=== SUPPLIED RECORDS ===
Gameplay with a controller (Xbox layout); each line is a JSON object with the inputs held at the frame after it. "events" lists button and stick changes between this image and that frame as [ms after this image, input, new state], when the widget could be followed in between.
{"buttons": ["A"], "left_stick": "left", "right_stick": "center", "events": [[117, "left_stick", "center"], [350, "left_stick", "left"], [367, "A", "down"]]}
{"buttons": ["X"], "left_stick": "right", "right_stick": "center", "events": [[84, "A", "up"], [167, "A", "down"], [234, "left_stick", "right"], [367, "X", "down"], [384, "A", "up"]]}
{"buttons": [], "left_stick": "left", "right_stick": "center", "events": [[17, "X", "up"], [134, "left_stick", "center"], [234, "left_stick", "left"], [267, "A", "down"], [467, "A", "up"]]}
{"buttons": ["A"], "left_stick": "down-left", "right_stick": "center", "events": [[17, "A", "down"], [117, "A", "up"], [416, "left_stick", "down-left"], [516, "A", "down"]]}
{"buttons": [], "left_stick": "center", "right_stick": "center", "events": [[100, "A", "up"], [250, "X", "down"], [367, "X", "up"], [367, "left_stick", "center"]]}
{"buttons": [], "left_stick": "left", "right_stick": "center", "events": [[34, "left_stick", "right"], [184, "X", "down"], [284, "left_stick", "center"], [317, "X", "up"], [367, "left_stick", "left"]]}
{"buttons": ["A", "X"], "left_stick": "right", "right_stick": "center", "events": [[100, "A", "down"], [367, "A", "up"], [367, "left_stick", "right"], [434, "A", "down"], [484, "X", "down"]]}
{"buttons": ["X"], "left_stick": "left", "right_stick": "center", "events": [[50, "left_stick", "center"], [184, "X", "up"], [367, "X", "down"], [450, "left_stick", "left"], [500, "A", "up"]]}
===
Reproduce the records above in full, without altering a single character.

Gameplay with a controller (Xbox layout); each line is a JSON object with the inputs held at the frame after it. "events" lists button and stick changes between this image and that frame as [ms after this image, input, new state], when the widget could be followed in between.
{"buttons": ["A"], "left_stick": "left", "right_stick": "center", "events": [[117, "left_stick", "center"], [350, "left_stick", "left"], [367, "A", "down"]]}
{"buttons": ["X"], "left_stick": "right", "right_stick": "center", "events": [[84, "A", "up"], [167, "A", "down"], [234, "left_stick", "right"], [367, "X", "down"], [384, "A", "up"]]}
{"buttons": [], "left_stick": "left", "right_stick": "center", "events": [[17, "X", "up"], [134, "left_stick", "center"], [234, "left_stick", "left"], [267, "A", "down"], [467, "A", "up"]]}
{"buttons": ["A"], "left_stick": "down-left", "right_stick": "center", "events": [[17, "A", "down"], [117, "A", "up"], [416, "left_stick", "down-left"], [516, "A", "down"]]}
{"buttons": [], "left_stick": "center", "right_stick": "center", "events": [[100, "A", "up"], [250, "X", "down"], [367, "X", "up"], [367, "left_stick", "center"]]}
{"buttons": [], "left_stick": "left", "right_stick": "center", "events": [[34, "left_stick", "right"], [184, "X", "down"], [284, "left_stick", "center"], [317, "X", "up"], [367, "left_stick", "left"]]}
{"buttons": ["A", "X"], "left_stick": "right", "right_stick": "center", "events": [[100, "A", "down"], [367, "A", "up"], [367, "left_stick", "right"], [434, "A", "down"], [484, "X", "down"]]}
{"buttons": ["X"], "left_stick": "left", "right_stick": "center", "events": [[50, "left_stick", "center"], [184, "X", "up"], [367, "X", "down"], [450, "left_stick", "left"], [500, "A", "up"]]}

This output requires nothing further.